● WHAT TO PRODUCE
Your result should be the lines holding the word "建築用語", copied from the entries below.

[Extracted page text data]

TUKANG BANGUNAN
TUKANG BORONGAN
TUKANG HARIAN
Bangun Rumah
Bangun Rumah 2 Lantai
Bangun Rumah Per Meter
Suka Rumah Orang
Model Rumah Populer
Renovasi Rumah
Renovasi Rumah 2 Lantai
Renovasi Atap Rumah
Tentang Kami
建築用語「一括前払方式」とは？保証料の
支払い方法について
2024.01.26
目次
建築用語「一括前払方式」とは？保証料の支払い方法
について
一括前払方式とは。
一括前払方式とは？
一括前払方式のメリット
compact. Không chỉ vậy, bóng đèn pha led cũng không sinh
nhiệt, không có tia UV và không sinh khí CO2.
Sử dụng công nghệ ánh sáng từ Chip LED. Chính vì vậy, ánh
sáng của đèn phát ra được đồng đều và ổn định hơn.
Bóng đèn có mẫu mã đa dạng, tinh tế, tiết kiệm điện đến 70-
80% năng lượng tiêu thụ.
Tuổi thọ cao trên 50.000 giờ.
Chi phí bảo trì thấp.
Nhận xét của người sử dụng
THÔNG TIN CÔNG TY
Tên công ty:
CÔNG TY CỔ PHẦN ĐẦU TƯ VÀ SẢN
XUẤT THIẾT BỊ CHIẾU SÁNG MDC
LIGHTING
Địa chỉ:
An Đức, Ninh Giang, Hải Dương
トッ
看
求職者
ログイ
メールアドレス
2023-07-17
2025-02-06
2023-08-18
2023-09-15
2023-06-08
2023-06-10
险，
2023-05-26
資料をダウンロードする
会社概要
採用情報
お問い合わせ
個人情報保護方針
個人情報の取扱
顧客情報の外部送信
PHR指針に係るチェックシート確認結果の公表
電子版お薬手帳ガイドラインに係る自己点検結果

● OUTPUT
建築用語「一括前払方式」とは？保証料の
建築用語「一括前払方式」とは？保証料の支払い方法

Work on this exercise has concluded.